I didn’t hear of spitting incidents when I was young, but it’s an accepted theme now. It is one of those oft-repeated stories that has no details, no time or place. We are just supposed to believe it.

Stories like that often turn out to be urban legends. Someone says it, someone else repeats it, and we hear it often enough that we accept it. That’s how we end up believing in the Loch Ness monster, Elvis Presley living incognito in Kalamazoo or dead alien pilots in Area 51.

There’s a book written on the topic – “The Spitting Image” by Jerry Lembcke in 1998. His conclusion was that this was a myth created in the pro-war community to disparage those who opposed the war.

I decided to check for myself by looking at newspaper archives. Certainly, if there had been widespread spitting on servicemen, it would have shown up in our daily news. 

From what I can tell, it did not. I used the newspapers.com database between 1969 and 1976, the years after the war became a divisive issue, and I typed in three key search words – Vietnam, spat and soldiers. 

I came up with 5,198 pages with all three of those words. Newspapers.com searches by pages, not by stories, so the results mainly were where a story about Vietnam would be on the same page as an unrelated story about someone spitting.

I didn’t look at all 5,198 pages because my clicking finger tired out after about 600. Spitting seemed to be a popular way then to show disrespect. Soldiers were spat upon in Ireland, Lebanon, Israel and Malta. White racists spat at Black activists. Stay-at-home moms spat at feminist crusaders. Convicted criminals spat at lawyers.

But I never saw a story with verified details about servicemen returning from Vietnam being spat at in airports. The closest I came was a syndicated column by Ralph McGill in which he complained that war protesters during a march on the nation’s capital showed their hatred for America by spitting on service members who were onlookers. But again, no definite details.

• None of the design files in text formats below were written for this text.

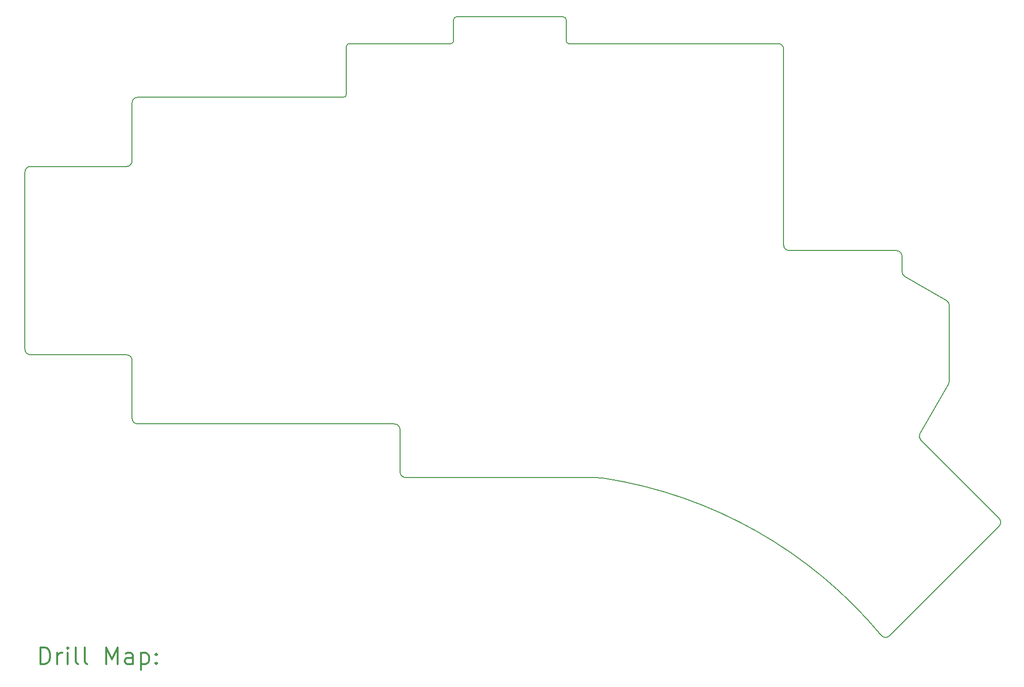
<source format=gbr>
%FSLAX45Y45*%
G04 Gerber Fmt 4.5, Leading zero omitted, Abs format (unit mm)*
G04 Created by KiCad (PCBNEW (5.1.10)-1) date 2021-10-25 12:35:57*
%MOMM*%
%LPD*%
G01*
G04 APERTURE LIST*
%TA.AperFunction,Profile*%
%ADD10C,0.200000*%
%TD*%
%ADD11C,0.200000*%
%ADD12C,0.300000*%
G04 APERTURE END LIST*
D10*
X6344430Y-11174400D02*
G75*
G02*
X6444430Y-11274400I0J-100000D01*
G01*
X20130531Y-9421370D02*
X20130531Y-9696123D01*
X20466300Y-12692348D02*
X21856406Y-14082623D01*
X20466299Y-12692348D02*
G75*
G02*
X20450410Y-12571645I70715J70706D01*
G01*
X14209360Y-5641370D02*
X16034360Y-5641370D01*
X20971957Y-10297357D02*
X20971957Y-11641428D01*
X6444430Y-12303770D02*
X6444430Y-11274400D01*
X14209360Y-5641370D02*
G75*
G02*
X14159360Y-5591370I0J50000D01*
G01*
X12209430Y-5165070D02*
X14109360Y-5165070D01*
X6344430Y-11174400D02*
X4639425Y-11174400D01*
X16114360Y-5641370D02*
X17823200Y-5641370D01*
X4639425Y-7824400D02*
X6344430Y-7824400D01*
X11206930Y-13256870D02*
X11206930Y-12503770D01*
X6544430Y-12403770D02*
G75*
G02*
X6444430Y-12303770I0J100000D01*
G01*
X6544430Y-6593840D02*
X7073900Y-6593840D01*
X10254430Y-6543840D02*
G75*
G02*
X10204430Y-6593840I-50000J0D01*
G01*
X18027435Y-5741370D02*
X18027435Y-9221370D01*
X6444430Y-6693840D02*
G75*
G02*
X6544430Y-6593840I100000J0D01*
G01*
X4539425Y-11074400D02*
X4539425Y-7924400D01*
X4639425Y-11174400D02*
G75*
G02*
X4539425Y-11074400I0J100000D01*
G01*
X11106930Y-12403770D02*
X6544430Y-12403770D01*
X14826814Y-13368557D02*
G75*
G02*
X19764695Y-16168492I-1219184J-7904233D01*
G01*
X6444430Y-7724400D02*
X6444430Y-6693840D01*
X20921954Y-10210753D02*
G75*
G02*
X20971957Y-10297357I-49997J-86604D01*
G01*
X10254430Y-6543840D02*
X10254430Y-5691370D01*
X17823200Y-5641370D02*
X17927435Y-5641370D01*
X18127435Y-9321370D02*
G75*
G02*
X18027435Y-9221370I0J100000D01*
G01*
X11106930Y-12403770D02*
G75*
G02*
X11206930Y-12503770I0J-100000D01*
G01*
X18127435Y-9321370D02*
X20030531Y-9321370D01*
X14674372Y-13356870D02*
X11306930Y-13356870D01*
X21856406Y-14082623D02*
G75*
G02*
X21856396Y-14224045I-70714J-70706D01*
G01*
X17927435Y-5641370D02*
G75*
G02*
X18027435Y-5741370I0J-100000D01*
G01*
X20030531Y-9321370D02*
G75*
G02*
X20130531Y-9421370I0J-100000D01*
G01*
X14109360Y-5165070D02*
G75*
G02*
X14159360Y-5215070I0J-50000D01*
G01*
X11306930Y-13356870D02*
G75*
G02*
X11206930Y-13256870I0J100000D01*
G01*
X19908815Y-16171311D02*
G75*
G02*
X19764695Y-16168492I-70705J70716D01*
G01*
X12159430Y-5591370D02*
G75*
G02*
X12109430Y-5641370I-50000J0D01*
G01*
X20971957Y-11641428D02*
G75*
G02*
X20958562Y-11691425I-100000J0D01*
G01*
X10254430Y-5691370D02*
G75*
G02*
X10304430Y-5641370I50000J0D01*
G01*
X12159430Y-5591370D02*
X12159430Y-5215070D01*
X20958562Y-11691425D02*
X20450410Y-12571645D01*
X20180534Y-9782727D02*
G75*
G02*
X20130531Y-9696123I49997J86604D01*
G01*
X4539425Y-7924400D02*
G75*
G02*
X4639425Y-7824400I100000J0D01*
G01*
X20180534Y-9782727D02*
X20921954Y-10210753D01*
X21856396Y-14224045D02*
X19908815Y-16171311D01*
X14674372Y-13356870D02*
G75*
G02*
X14826814Y-13368557I0J-1000000D01*
G01*
X10304430Y-5641370D02*
X12109430Y-5641370D01*
X16034360Y-5641370D02*
X16114360Y-5641370D01*
X6444430Y-7724400D02*
G75*
G02*
X6344430Y-7824400I-100000J0D01*
G01*
X14159360Y-5215070D02*
X14159360Y-5591370D01*
X12159430Y-5215070D02*
G75*
G02*
X12209430Y-5165070I50000J0D01*
G01*
X7073900Y-6593840D02*
X10204430Y-6593840D01*
D11*
D12*
X4815853Y-16676309D02*
X4815853Y-16376309D01*
X4887282Y-16376309D01*
X4930139Y-16390594D01*
X4958711Y-16419166D01*
X4972996Y-16447737D01*
X4987282Y-16504880D01*
X4987282Y-16547737D01*
X4972996Y-16604880D01*
X4958711Y-16633451D01*
X4930139Y-16662023D01*
X4887282Y-16676309D01*
X4815853Y-16676309D01*
X5115853Y-16676309D02*
X5115853Y-16476309D01*
X5115853Y-16533451D02*
X5130139Y-16504880D01*
X5144425Y-16490594D01*
X5172996Y-16476309D01*
X5201568Y-16476309D01*
X5301568Y-16676309D02*
X5301568Y-16476309D01*
X5301568Y-16376309D02*
X5287282Y-16390594D01*
X5301568Y-16404880D01*
X5315853Y-16390594D01*
X5301568Y-16376309D01*
X5301568Y-16404880D01*
X5487282Y-16676309D02*
X5458711Y-16662023D01*
X5444425Y-16633451D01*
X5444425Y-16376309D01*
X5644425Y-16676309D02*
X5615853Y-16662023D01*
X5601568Y-16633451D01*
X5601568Y-16376309D01*
X5987282Y-16676309D02*
X5987282Y-16376309D01*
X6087282Y-16590594D01*
X6187282Y-16376309D01*
X6187282Y-16676309D01*
X6458711Y-16676309D02*
X6458711Y-16519166D01*
X6444425Y-16490594D01*
X6415853Y-16476309D01*
X6358711Y-16476309D01*
X6330139Y-16490594D01*
X6458711Y-16662023D02*
X6430139Y-16676309D01*
X6358711Y-16676309D01*
X6330139Y-16662023D01*
X6315853Y-16633451D01*
X6315853Y-16604880D01*
X6330139Y-16576309D01*
X6358711Y-16562023D01*
X6430139Y-16562023D01*
X6458711Y-16547737D01*
X6601568Y-16476309D02*
X6601568Y-16776309D01*
X6601568Y-16490594D02*
X6630139Y-16476309D01*
X6687282Y-16476309D01*
X6715853Y-16490594D01*
X6730139Y-16504880D01*
X6744425Y-16533451D01*
X6744425Y-16619166D01*
X6730139Y-16647737D01*
X6715853Y-16662023D01*
X6687282Y-16676309D01*
X6630139Y-16676309D01*
X6601568Y-16662023D01*
X6872996Y-16647737D02*
X6887282Y-16662023D01*
X6872996Y-16676309D01*
X6858711Y-16662023D01*
X6872996Y-16647737D01*
X6872996Y-16676309D01*
X6872996Y-16490594D02*
X6887282Y-16504880D01*
X6872996Y-16519166D01*
X6858711Y-16504880D01*
X6872996Y-16490594D01*
X6872996Y-16519166D01*
M02*

</source>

I don’t write this as a defense of how America treated its Vietnam troops. It was bad. A July 1969 story I saw during my search stated, “U.S. War Losses Fall to Seven-Week Low,” and the text said only 241 Americans died with an additional 1,674 wounded during the previous week. The general quoted in the story had no real explanation for this decline, but the implication was that more troops would have been killed if they were working harder at fighting the enemy.

Imagine that. We weren’t dying because we weren’t working hard enough. It was a different time, with a different mindset.

And whether they were spat on or not, these men returned to an America that didn’t always open its arms in an eager embrace. There are similarities with racism, which didn’t end here with the last lynching or sexism with the first woman placed on the Supreme Court. 

America should have done much better then and I think we’re trying to do better now.

I didn’t find a definite answer in my archives search. But I did find that story about the family of Sgt. Robert Jaronik trying to bury him with the dignity he earned. I won’t be able to forget it.